[Input for this task Boundary: Start]

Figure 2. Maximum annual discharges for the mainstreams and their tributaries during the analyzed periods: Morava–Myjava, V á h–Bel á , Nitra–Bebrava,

[Input for this task Boundary: End]
[Input for this task Boundary: Start]

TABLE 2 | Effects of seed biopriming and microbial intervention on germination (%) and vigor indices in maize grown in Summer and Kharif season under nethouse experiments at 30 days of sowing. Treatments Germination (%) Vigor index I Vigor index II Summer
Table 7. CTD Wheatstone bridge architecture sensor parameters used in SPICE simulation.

[Input for this task Boundary: End]
[Input for this task Boundary: Start]

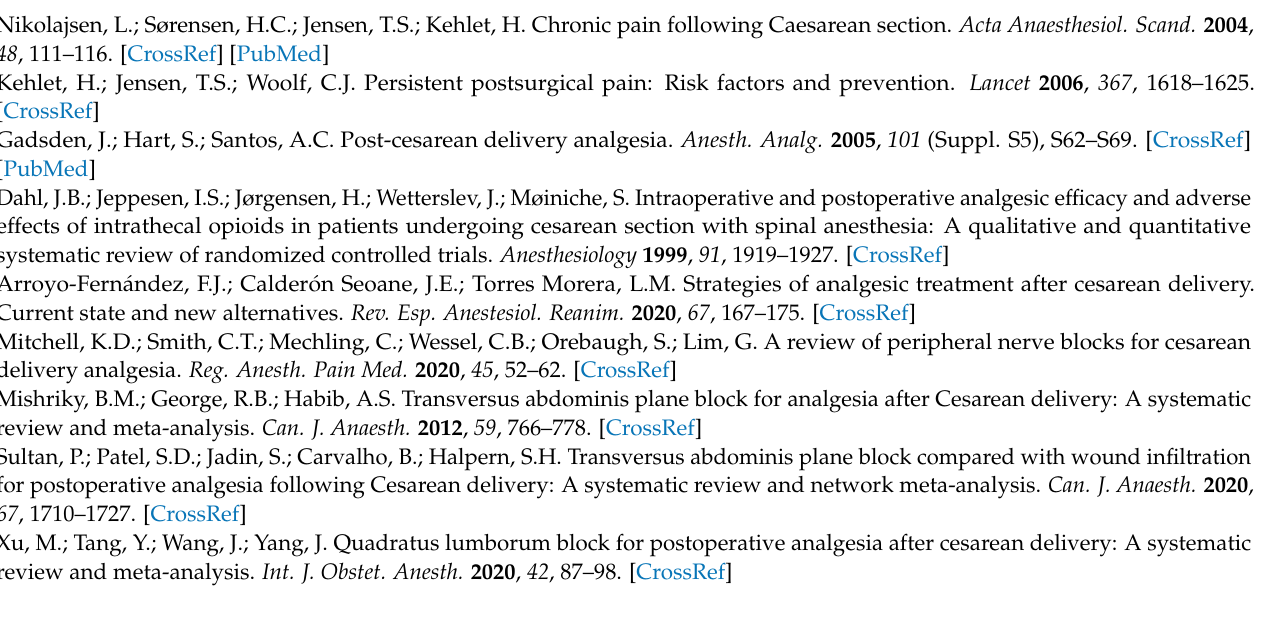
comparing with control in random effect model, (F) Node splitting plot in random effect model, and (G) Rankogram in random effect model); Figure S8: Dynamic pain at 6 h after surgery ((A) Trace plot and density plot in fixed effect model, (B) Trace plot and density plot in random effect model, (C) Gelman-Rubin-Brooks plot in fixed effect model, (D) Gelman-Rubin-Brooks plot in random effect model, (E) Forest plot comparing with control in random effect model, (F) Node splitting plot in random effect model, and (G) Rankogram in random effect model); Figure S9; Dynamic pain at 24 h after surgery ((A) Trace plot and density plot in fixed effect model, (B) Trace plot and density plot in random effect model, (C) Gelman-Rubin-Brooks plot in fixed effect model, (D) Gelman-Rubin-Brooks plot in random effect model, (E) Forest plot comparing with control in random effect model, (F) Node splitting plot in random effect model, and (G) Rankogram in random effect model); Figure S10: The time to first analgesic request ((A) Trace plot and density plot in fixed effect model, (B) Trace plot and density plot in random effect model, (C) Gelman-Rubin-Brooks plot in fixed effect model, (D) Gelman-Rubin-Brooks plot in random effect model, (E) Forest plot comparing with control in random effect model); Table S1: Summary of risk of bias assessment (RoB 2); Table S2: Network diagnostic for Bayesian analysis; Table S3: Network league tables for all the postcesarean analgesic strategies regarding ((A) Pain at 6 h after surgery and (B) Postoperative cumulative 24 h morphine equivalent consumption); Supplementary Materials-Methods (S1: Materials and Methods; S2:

[Input for this task Boundary: End]

Which lines above run from the one containing "TABLE 2 | Effects" down to the one containing "Table 7. CTD"? Repeat exactly those, both ends included, and nothing else.

### Written solution
TABLE 2 | Effects of seed biopriming and microbial intervention on germination (%) and vigor indices in maize grown in Summer and Kharif season under nethouse experiments at 30 days of sowing. Treatments Germination (%) Vigor index I Vigor index II Summer
Table 7. CTD Wheatstone bridge architecture sensor parameters used in SPICE simulation.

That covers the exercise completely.